Umerov powiedział później agencji AFP, że podnosił rękę podczas całej sesji pytań i odpowiedzi, ale organizatorzy go ignorowali. W końcu udało mu się zabrać głos.
Ukraina to jeden z największych na świecie eksporterów zboża. Kraje Zachodu oskarżają Rosję o doprowadzenie do ryzyka globalnego głodu poprzez zamknięcie ukraińskich portów na Morzu Czarnym. Kreml odrzuca odpowiedzialność za międzynarodowy kryzys, winiąc w tej sytuacji zachodnie sankcje.

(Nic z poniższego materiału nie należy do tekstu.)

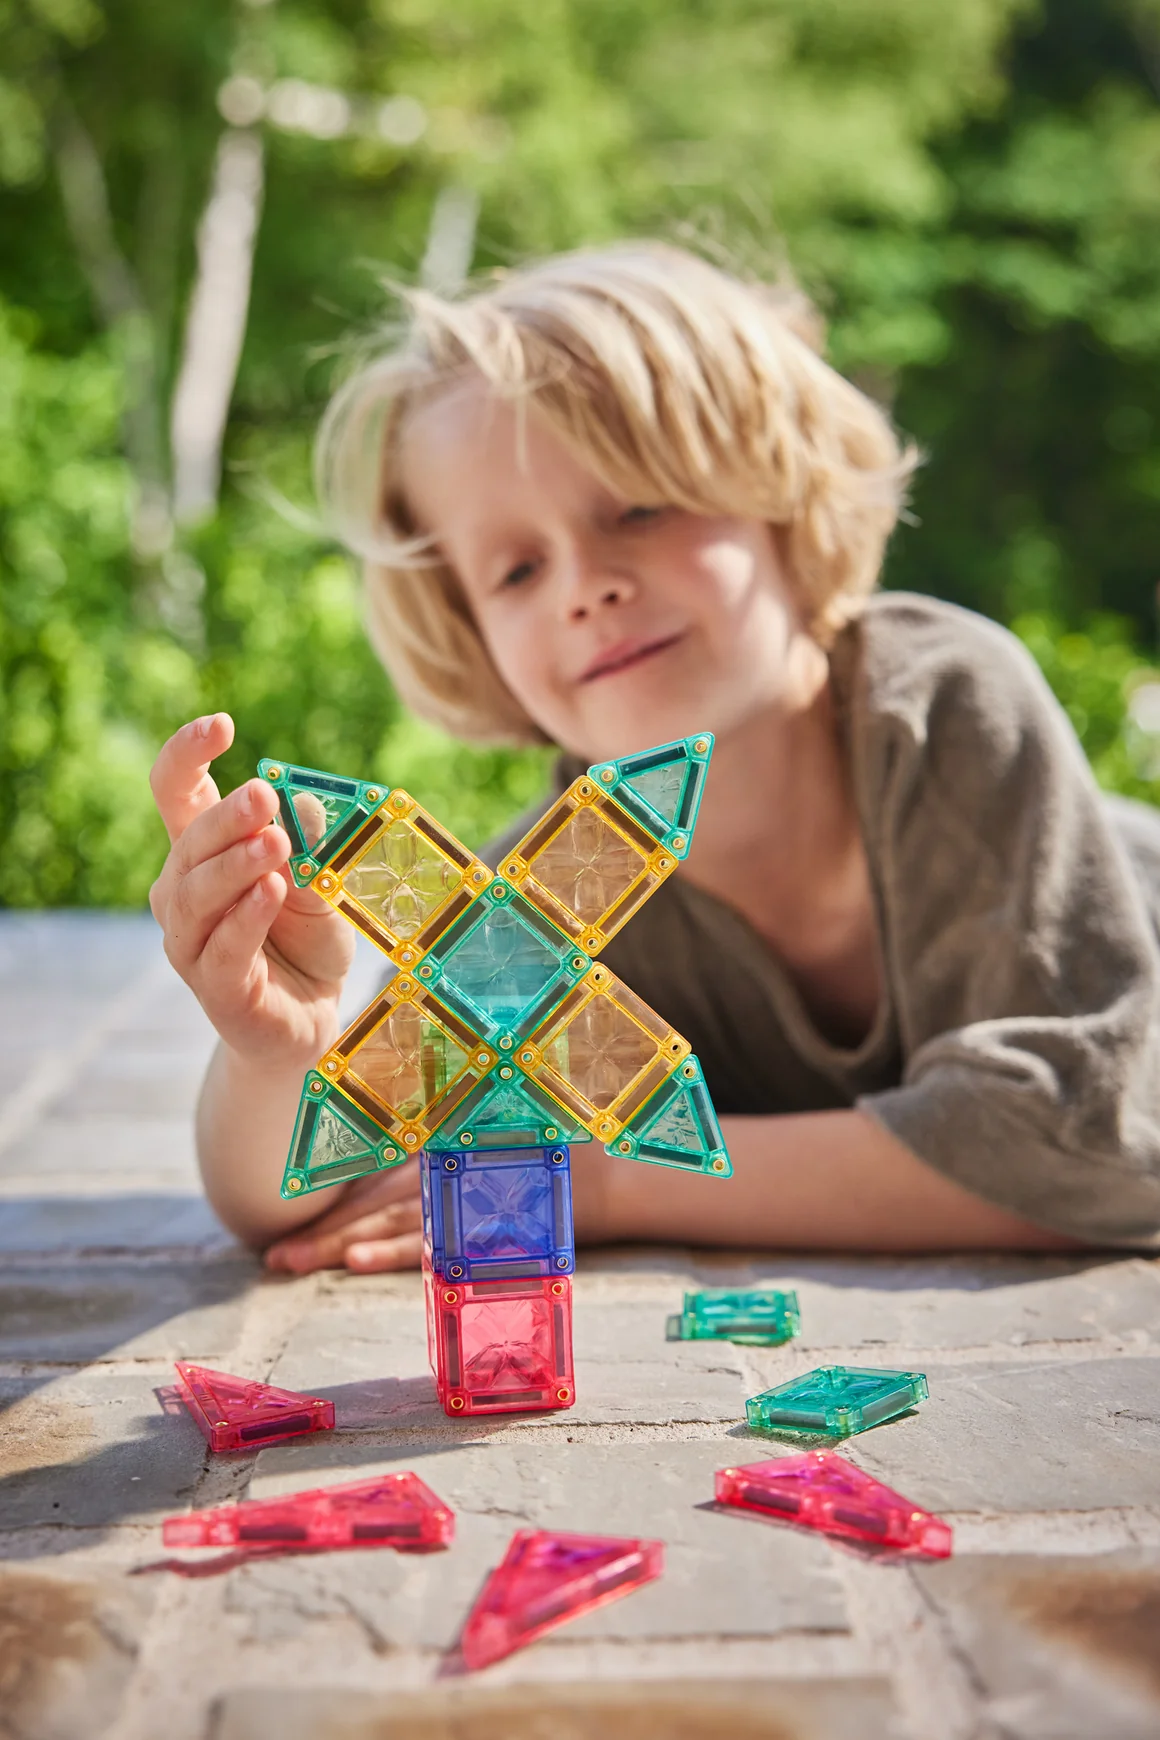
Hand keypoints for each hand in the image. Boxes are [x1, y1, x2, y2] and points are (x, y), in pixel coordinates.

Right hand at [149, 714, 354, 1065]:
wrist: (312, 1016)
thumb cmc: (307, 940)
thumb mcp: (324, 882)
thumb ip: (314, 846)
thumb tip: (306, 804)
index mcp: (203, 852)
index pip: (176, 792)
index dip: (186, 754)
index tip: (220, 725)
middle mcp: (183, 892)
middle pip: (189, 842)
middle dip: (227, 817)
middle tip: (264, 795)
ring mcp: (192, 941)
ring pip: (198, 894)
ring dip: (236, 865)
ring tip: (275, 844)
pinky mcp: (214, 985)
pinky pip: (223, 946)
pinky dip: (246, 917)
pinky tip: (270, 892)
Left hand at [259, 1139, 622, 1273]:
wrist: (607, 1171)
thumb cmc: (554, 1138)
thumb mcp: (503, 1117)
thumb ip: (458, 1107)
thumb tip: (420, 1077)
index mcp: (443, 1154)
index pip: (379, 1183)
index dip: (336, 1205)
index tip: (290, 1221)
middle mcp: (443, 1178)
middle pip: (372, 1209)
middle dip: (322, 1234)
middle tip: (274, 1256)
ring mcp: (461, 1204)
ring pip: (389, 1228)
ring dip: (340, 1244)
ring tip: (294, 1261)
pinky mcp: (483, 1229)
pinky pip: (429, 1242)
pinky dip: (391, 1251)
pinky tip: (357, 1259)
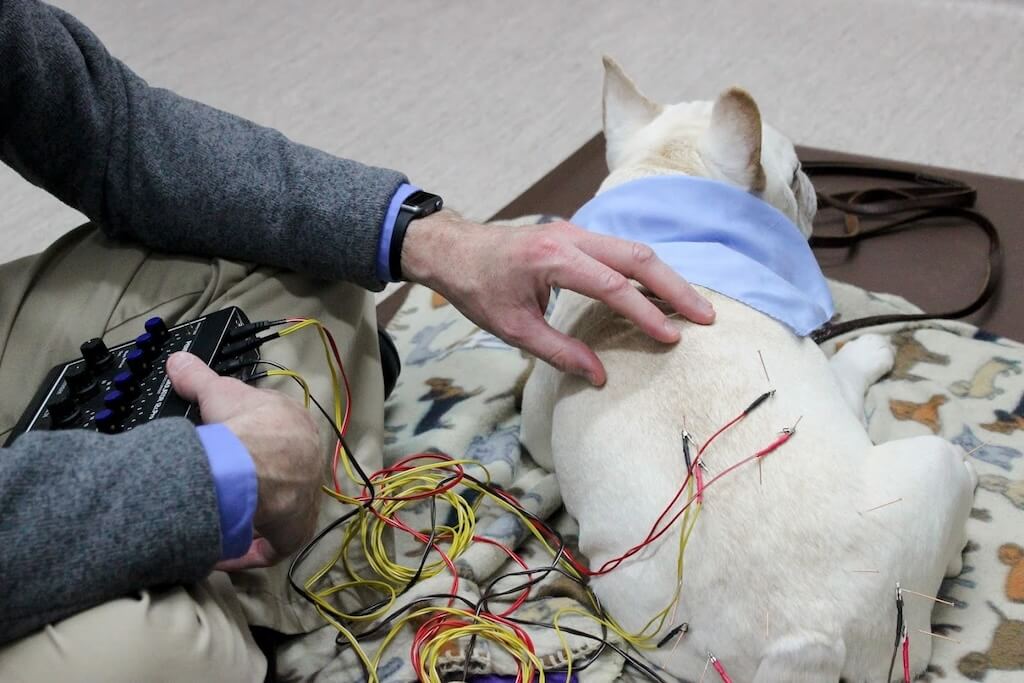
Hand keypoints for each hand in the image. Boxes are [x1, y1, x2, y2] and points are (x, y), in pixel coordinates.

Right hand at [167, 352, 321, 570]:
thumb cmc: (245, 425)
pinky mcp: (292, 534)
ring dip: (250, 517)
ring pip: (276, 512)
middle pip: (280, 476)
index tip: (230, 451)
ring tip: (220, 518)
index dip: (253, 444)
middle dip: (253, 482)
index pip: (279, 438)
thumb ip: (198, 377)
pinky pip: (268, 547)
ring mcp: (304, 502)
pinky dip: (244, 551)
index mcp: (298, 429)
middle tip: (223, 488)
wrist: (255, 465)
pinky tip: (220, 552)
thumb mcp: (220, 392)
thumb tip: (178, 361)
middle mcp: (308, 464)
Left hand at [400, 211, 714, 384]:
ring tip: (693, 307)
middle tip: (706, 316)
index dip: (645, 314)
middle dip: (675, 287)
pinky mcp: (577, 236)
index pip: (612, 286)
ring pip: (634, 250)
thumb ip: (558, 351)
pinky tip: (662, 292)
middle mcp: (571, 238)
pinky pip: (621, 250)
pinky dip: (647, 271)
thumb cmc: (478, 288)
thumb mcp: (512, 328)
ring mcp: (576, 232)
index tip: (671, 337)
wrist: (455, 250)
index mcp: (553, 258)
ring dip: (666, 277)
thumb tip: (599, 376)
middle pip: (638, 257)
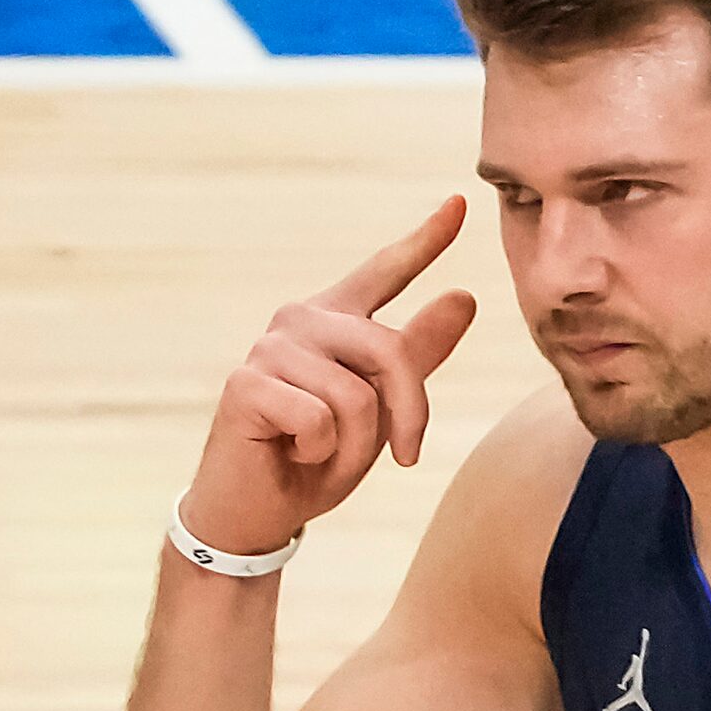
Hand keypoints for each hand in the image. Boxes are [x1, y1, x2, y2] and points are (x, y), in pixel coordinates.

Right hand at [180, 197, 478, 554]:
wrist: (261, 508)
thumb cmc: (321, 456)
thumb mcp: (384, 407)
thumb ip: (419, 353)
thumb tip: (464, 296)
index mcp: (338, 322)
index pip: (385, 272)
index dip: (424, 240)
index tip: (458, 202)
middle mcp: (302, 321)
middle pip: (390, 352)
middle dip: (408, 414)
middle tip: (403, 454)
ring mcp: (270, 348)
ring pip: (357, 395)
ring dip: (357, 443)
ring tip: (323, 451)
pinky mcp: (247, 384)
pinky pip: (319, 419)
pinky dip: (320, 451)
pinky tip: (292, 451)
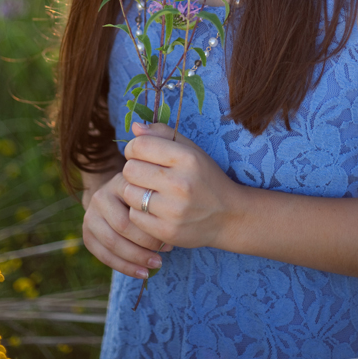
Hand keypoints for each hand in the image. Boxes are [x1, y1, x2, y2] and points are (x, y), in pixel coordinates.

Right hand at [82, 170, 173, 278]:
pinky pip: (104, 256)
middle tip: (164, 254)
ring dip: (136, 259)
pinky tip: (142, 273)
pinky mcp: (87, 234)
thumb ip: (157, 207)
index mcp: (119, 183)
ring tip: (156, 265)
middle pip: (122, 226)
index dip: (153, 228)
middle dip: (145, 244)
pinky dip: (125, 268)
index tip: (171, 240)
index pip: (134, 208)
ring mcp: (90, 215)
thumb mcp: (149, 193)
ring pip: (111, 243)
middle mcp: (100, 196)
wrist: (116, 198)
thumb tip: (170, 240)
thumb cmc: (143, 198)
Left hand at [122, 121, 240, 249]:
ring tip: (147, 191)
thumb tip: (135, 126)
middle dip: (133, 170)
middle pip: (130, 170)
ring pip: (128, 193)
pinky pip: (134, 216)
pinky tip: (152, 209)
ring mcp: (173, 210)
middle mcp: (180, 184)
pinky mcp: (167, 231)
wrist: (229, 216)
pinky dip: (139, 211)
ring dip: (133, 191)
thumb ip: (164, 134)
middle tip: (144, 175)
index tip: (141, 155)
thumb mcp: (192, 151)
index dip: (134, 148)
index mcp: (187, 158)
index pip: (139, 146)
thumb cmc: (206, 178)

Kilka dni temu Bloomberg i rosyjskie media informowały, że Turcja i Rosja porozumiały się w sprawie wznowienia dostaw zbóż z ukraińskiego portu w Odessie. Kijów jest sceptyczny wobec omawianego planu. Ukraiński prezydent Wołodymyr Zełenski powiedział w poniedziałek dziennikarzom, że ani on, ani szef ukraińskiego MSZ Dmytro Kułeba nie zostali zaproszeni na spotkanie w Ankarze.